Lau sogna Hong Kong prima del 2019: “Non chiediamo l’indipendenza. Neppure la rivoluzione. Non secessione. Chiediamo solo a Pechino di mantenere la promessa della Dichiarazione congiunta sino-britannica del 1984, che ha aperto la strada al ritorno di Hong Kong e gettato le basi per il principio “un paese, due sistemi”.
“Esodo” di residenti e talenti
Il politico ricorda che durante le manifestazioni c’erano più di 10.000 detenuti. Gli imputati sono oltre 2.500. Denuncia che l’ambiente ha causato “un esodo” di residenti dotati di talento, istruzione e denaro, “la spina dorsale” dell’economia. Anche se le cifre non sono chiare, dal 2021 più di 150.000 hongkonghesi si sono stabiliti nel solo Regno Unito. A ciò si aggiunge la fuga di stranieri, alla quale ha contribuito l’impatto del covid. La popolazione è diminuita nel 2021 e nel 2022 e da allora si è ripresa, in parte grazie a programmi che hanno attirato residenti dalla Cina continentale. Lau si chiede se sia possibile per una città capitalista sopravvivere come centro finanziario globale quando la libertà di espressione o di informazione è ridotta e il capo del governo autonomo, John Lee, resta sanzionato dagli Stati Uniti per la repressione delle proteste.
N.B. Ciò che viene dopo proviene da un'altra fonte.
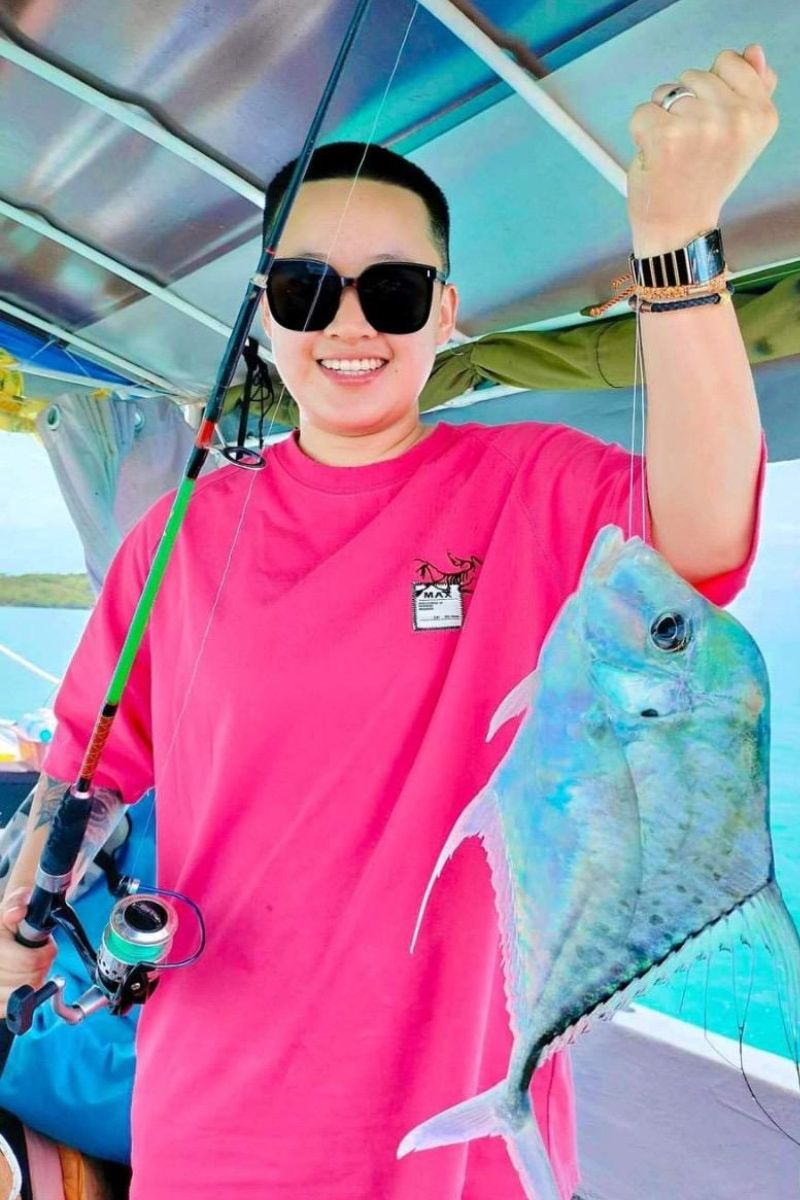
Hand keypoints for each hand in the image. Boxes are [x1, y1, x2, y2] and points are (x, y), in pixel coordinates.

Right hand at [0, 887, 55, 1017]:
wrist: (4, 929)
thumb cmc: (13, 917)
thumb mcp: (18, 901)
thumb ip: (18, 902)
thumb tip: (17, 912)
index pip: (28, 961)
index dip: (44, 955)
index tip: (48, 946)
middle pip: (27, 979)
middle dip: (41, 967)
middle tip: (42, 956)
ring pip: (21, 994)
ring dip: (34, 981)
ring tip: (33, 967)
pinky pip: (8, 1007)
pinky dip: (22, 997)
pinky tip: (23, 982)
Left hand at [627, 44, 778, 255]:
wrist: (680, 227)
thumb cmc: (704, 181)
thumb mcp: (739, 135)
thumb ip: (751, 90)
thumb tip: (753, 51)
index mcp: (761, 114)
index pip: (728, 61)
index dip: (710, 90)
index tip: (711, 127)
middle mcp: (737, 118)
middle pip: (694, 74)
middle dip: (685, 104)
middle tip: (691, 146)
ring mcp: (701, 125)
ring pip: (666, 91)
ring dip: (662, 118)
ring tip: (674, 152)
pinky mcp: (666, 136)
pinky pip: (642, 112)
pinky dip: (640, 133)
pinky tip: (655, 158)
L’indice azionario Hang Seng, punto di riferimento della città, è sceso di oltre il 35% dal 2019. A gennaio, l’India ha superato Hong Kong come quarto mercato azionario più grande del mondo. Un’altra città finanziaria nel sud-est asiatico, Singapore, è diventata un serio concorrente. A febbraio, Stephen Roach, ex presidente della Morgan Stanley in Asia, ha scritto un articolo Tempi finanziari intitolato: “Mi addolora dire che Hong Kong è finita”.
Anche se i numeri hanno registrato una ripresa in ottobre dopo le misure di stimolo approvate da Pechino, non è chiaro se la tendenza abbia toccato il fondo. Si percepisce la preoccupazione delle autorità: durante la sua tournée asiatica quest’anno, l’artista Taylor Swift ha tenuto sei concerti a Singapore, ma nessuno a Hong Kong. John Lee ha poi promesso di “lavorare sodo” per attrarre artisti del suo calibro. A settembre, i Coldplay hanno confermato tre spettacoli dal vivo in città.
Per un giornalista veterano di Hong Kong, che preferisce rimanere anonimo, la situazione è una questione di percezioni: secondo lui non è cambiato molto, ma è cambiato il modo in cui Hong Kong viene vista dall’Occidente. “Pensano che sia diventata una prigione.” Rifiuta l’idea che Pechino voglia trasformarlo in “un Paese, un sistema”, perché perderebbe il suo valore. È “cautamente ottimista” riguardo al futuro. “Il suo ruolo di superconnettore tra Oriente e Occidente diventerà più importante man mano che la rivalità tra Cina e Stati Uniti diventerà più intensa”.
Pechino ritiene che la metamorfosi abbia consentito la pacificazione dopo un periodo tumultuoso. “Durante la mia visita a Hong Kong [en junio de 2022] “Sono stato profondamente felice di vedere che Hong Kong ha ripristinato l’ordine e si prepara a prosperare nuovamente”, ha affermato il presidente cinese Xi Jinping nel suo tradizionale discorso di fine anno nel 2022. “Non deve cadere di nuovo nel caos”, ha osservato durante quella visita in cui è stato commemorato il 25° anniversario del ritorno in Cina. A marzo, Hong Kong ha approvato la propria legge sulla sicurezza nazionale in linea con Pechino; Ci aveva provato nel 2003, ma ha dovuto fare marcia indietro dopo massicce manifestazioni. Questa volta non ci sono state proteste.